Утопленница и игрок - страница 16



Маня пыталась сбить «больного» на нормальный, человеческий тон, нервно соображая – как бы у него спросить, как подступиться-то… И… и главное, что делать – после «положительного ответа»?!..

– … И тут – облом, Мань. Жуть. Так как же ты теперь, Мань? Хотя лето – длинное…

Вероятно, Манино лицо, что-то такое отразило – какую-то борьбу чувств.

– Ты чего мнешься-то, Мань? Всколыхнулась вся. Значит, все же… Витек?!

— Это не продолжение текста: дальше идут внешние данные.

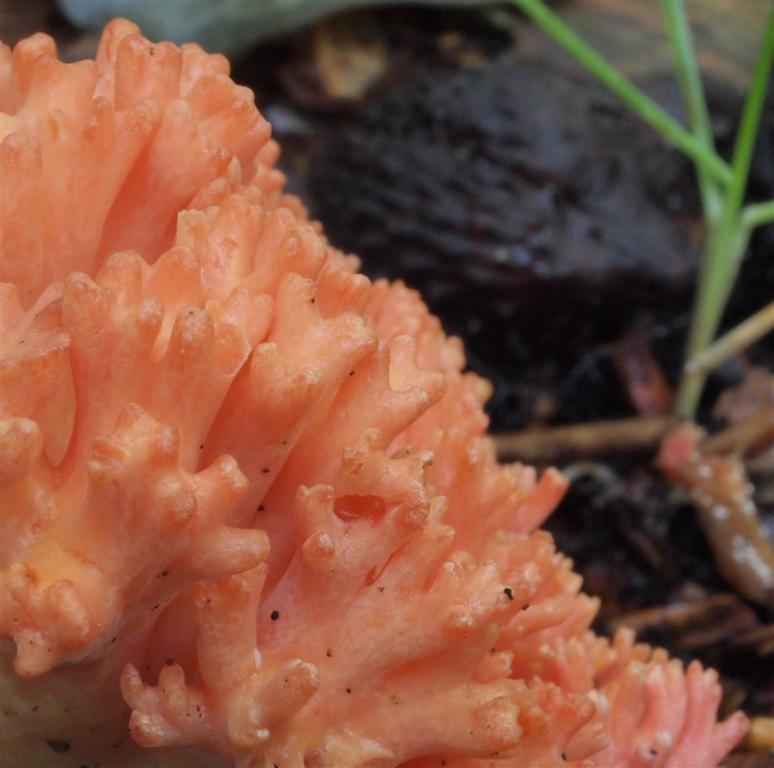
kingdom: Fungi
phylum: Basidiomycota
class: Agaricomycetes
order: Gomphales
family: Gomphaceae
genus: Ramaria
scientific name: Ramaria fagetorum
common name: abrikos-koralsvamp
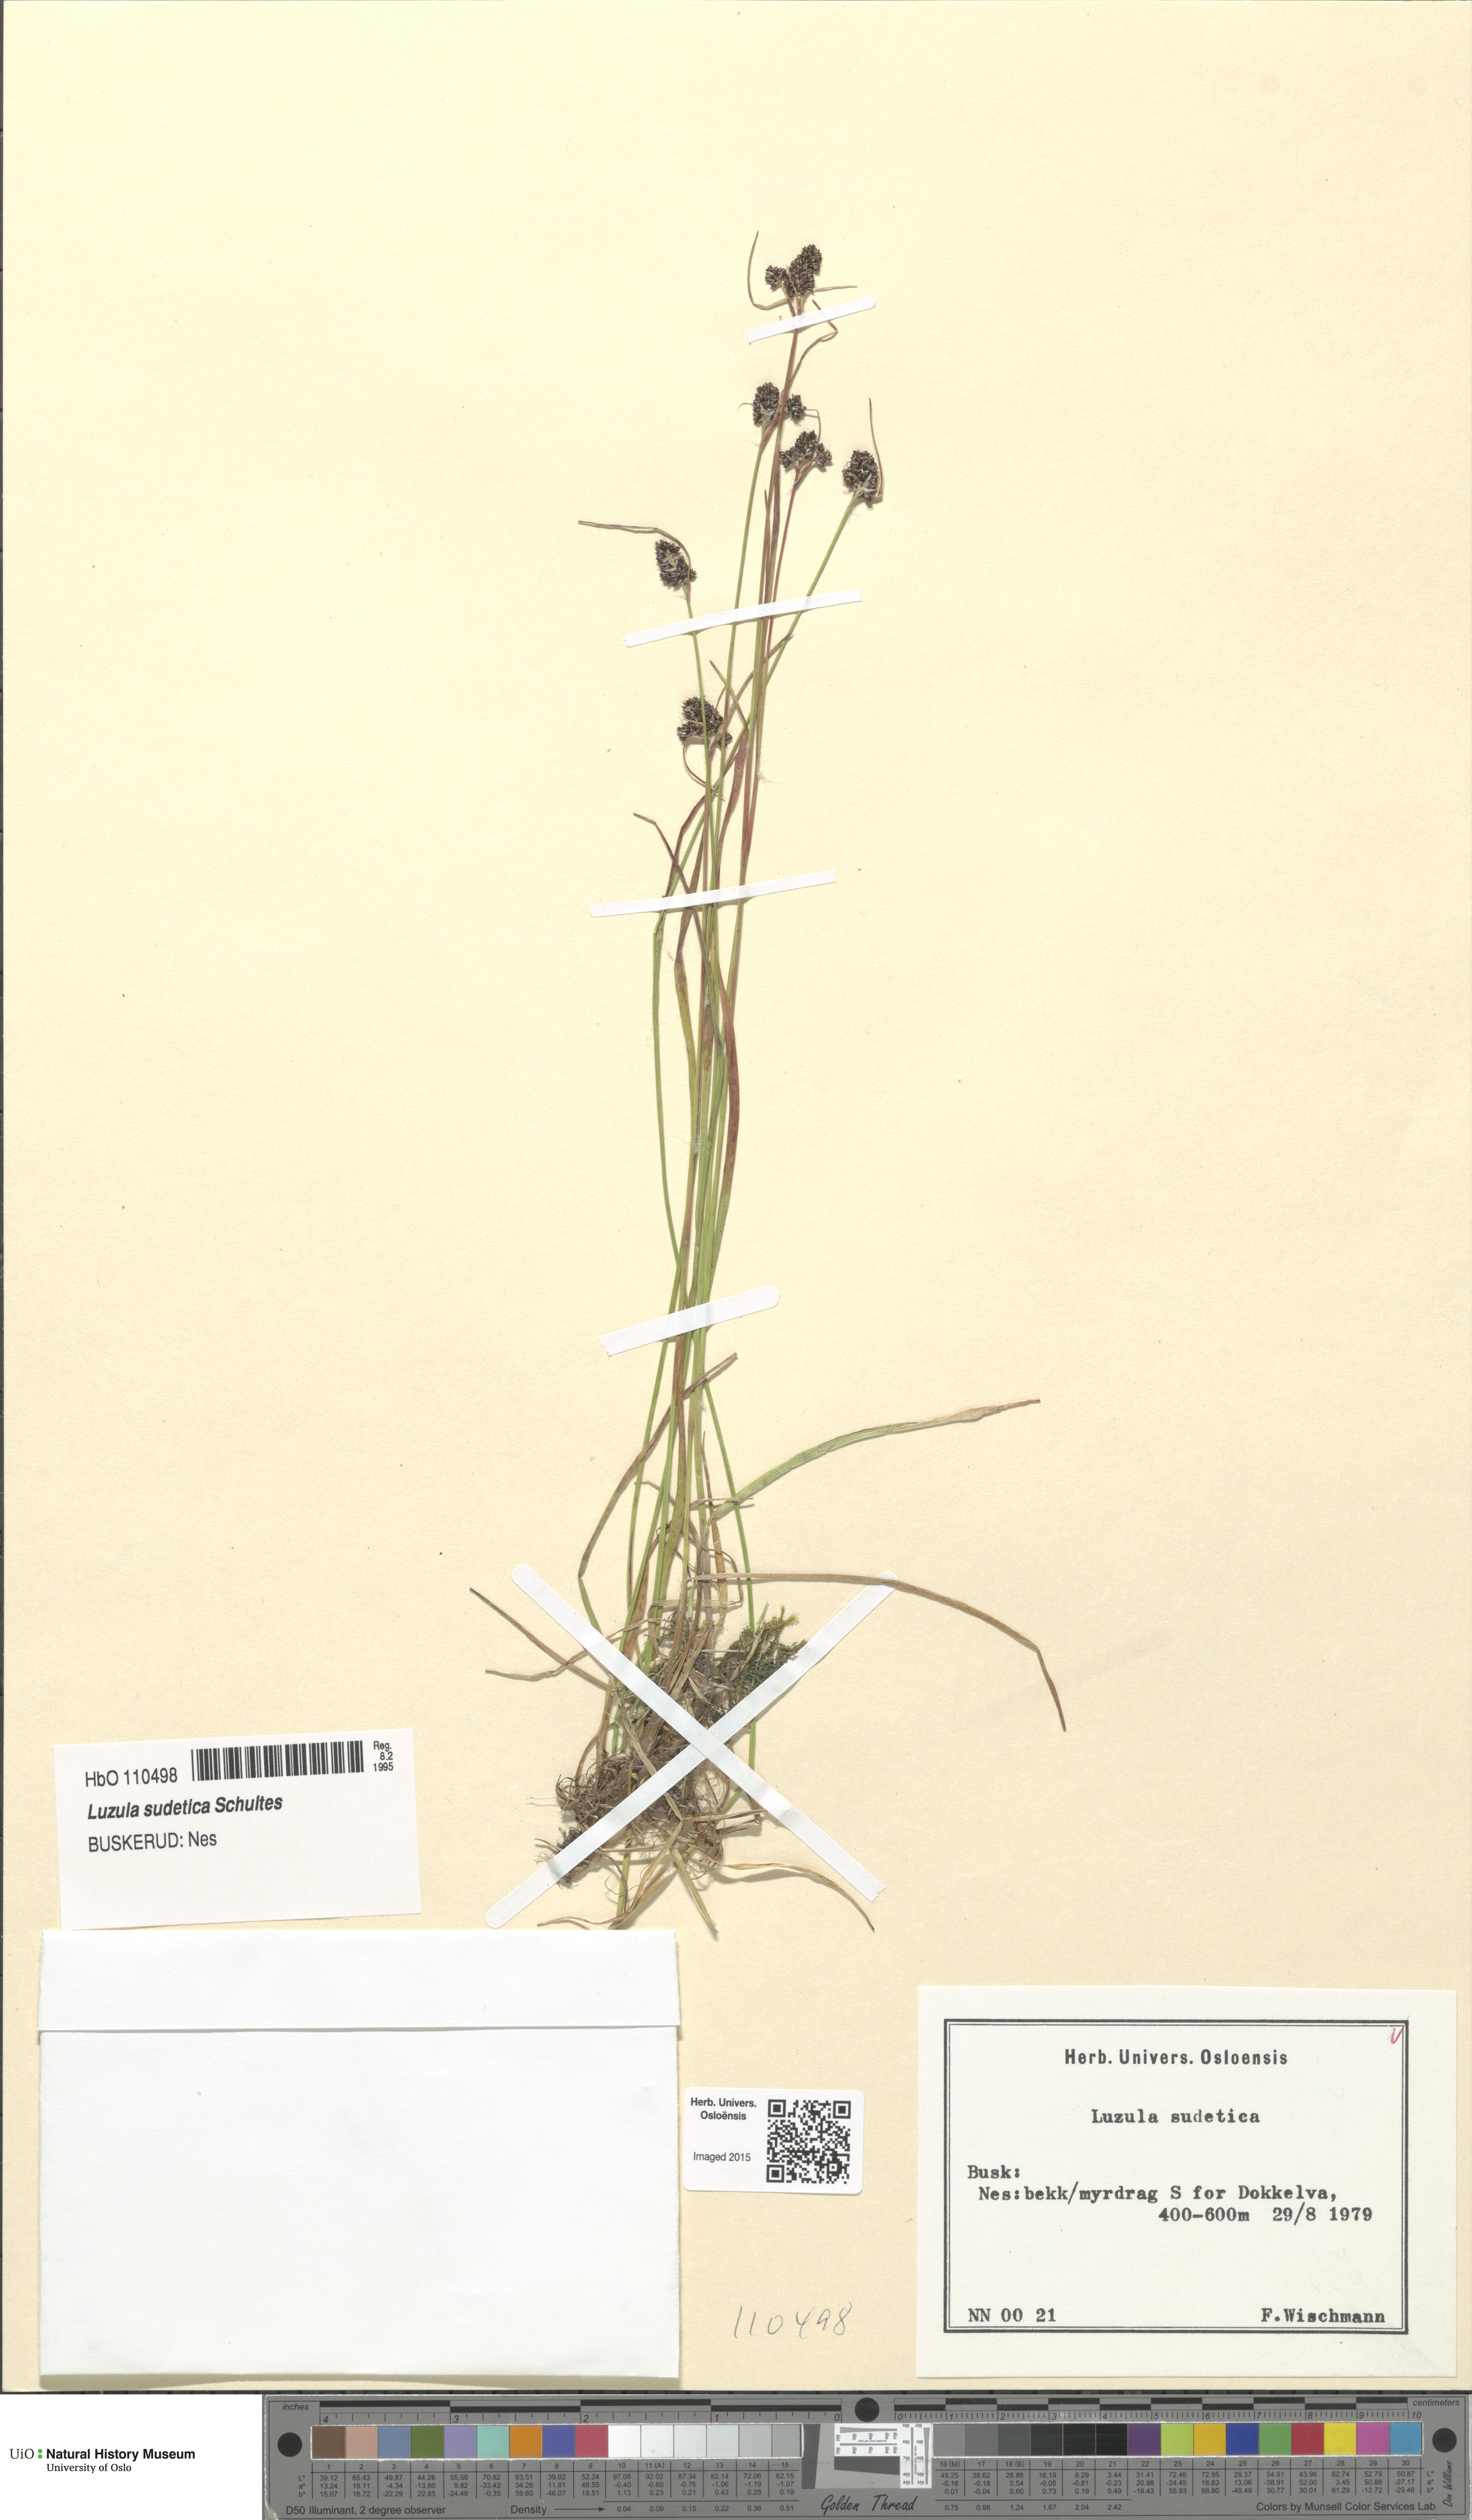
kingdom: Plantae
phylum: Tracheophyta
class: Liliopsida
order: Poales
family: Juncaceae
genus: Luzula
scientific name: Luzula sudetica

– Да причем здесь какой-то Витек! – достал ее все-таки неугомонный «пациент», заклинило его на этой ужасной чепухе!.. – Как тогда могла пройти версия, что Вы – мой муж, приехавший из Москвы меня навестить, пьяный и… избитый? – Маня усмехнулась. – Хамите Вы, Леша, глупо и бездарно. Увлеклись рассуждениями обо мне, лишенными элементарной логики, – тонко подловила его интеллигентная Маня.

– Версии, Мань, – ничуть не сбившись, парировал тот, – проходят разные – в жизни. Такие «версии» случаются – с ума сойдешь. А тут – че? Муж в городе вкалывает… на свободе. А ты, Мань – жена, в смысле – тут отдыхаешь на свежем воздухе… тоже на свободе. С Витьком, допустим. Когда он без жены приезжает. Нормальный расклад. Обычное дело. Житейское, Мань, – хрипло крякнул «больной» и вздохнул.

Маня решилась – сейчас спрошу, хватит трепаться, чушь несусветную нести!.. Ей на станцию пора, и… проблему надо урегулировать – прямо сейчас, отступать некуда.

Все равно придется.

– … Одинокая толстая женщина в самом соку, с глазами, правда… – тут «Леша» как-то споткнулся и не договорил. – В общем. А сколько вас таких, толстых или страшных – по России-матушке! – патетичным сипом взвыл он неожиданно – Маня вздрогнула. – Никому не нужных. Зазря пропадающих! Страшно подумать. – И горько вздохнул.

… Так. Его уже на обобщения потянуло. Ударился в соображения «высшего порядка». О Родине задумался – под этим углом.

А время идет.

Идиот.

– Пошел к черту! – вдруг взорвалась Маня, припертая к стенке неотвратимостью предстоящего «действа», и от этого накаленная, как утюг.

– Вот, – обрадовался «больной». – Другой разговор. Здоровая реакция. Боевая. Как у людей. А то все: «Извините да простите!..», да «Как Вы?!..», «Не могли бы Вы…» – как с умалишенным. Будь проще, Мань, – мигнули ей нахально, – и мужик к тебе потянется. Так держать. Молодец.

– Вы напрасно со мной фамильярничаете, Леша, – высокомерно, с металлом в голосе начала Маня – и осеклась.

Устыдилась.

… Ему же это все еще более неприятно… и унизительно, скорей всего. Вот и балагурит, ерничает, дурака валяет… Ко мне прицепился с вопросами да расспросами, и вообще – несет околесную… Бог знает что, от неловкости!..

… На самом-то деле, если кому и было сейчас неловко – то это ей!..

Маня вспыхнула и попыталась придать лицу максимально тактичное и одновременно твердое, «медсестринское» выражение. Она открыла уже было рот, но «мужик» ее опередил – буквально на долю секунды.

– Мань, мне по нужде нужно. По малой, – спокойно сказал он. Но что-то такое мелькнуло в спокойных мужских глазах, Маня заметила.

Нет, не только легко читаемая физическая боль, которую «мужик», надо отдать ему должное, неплохо «контролировал»…

Но что-то еще, едва уловимое…

Беспомощность.

Очень глубоко припрятанная, злая – чисто мужская, но… беспомощность.

«Медсестра Маня» строго взглянула на «пациента».

– Вот и я о том, – отрезала она бестрепетно, официальным голосом медработника, сочтя этот тон единственно возможным выходом из положения.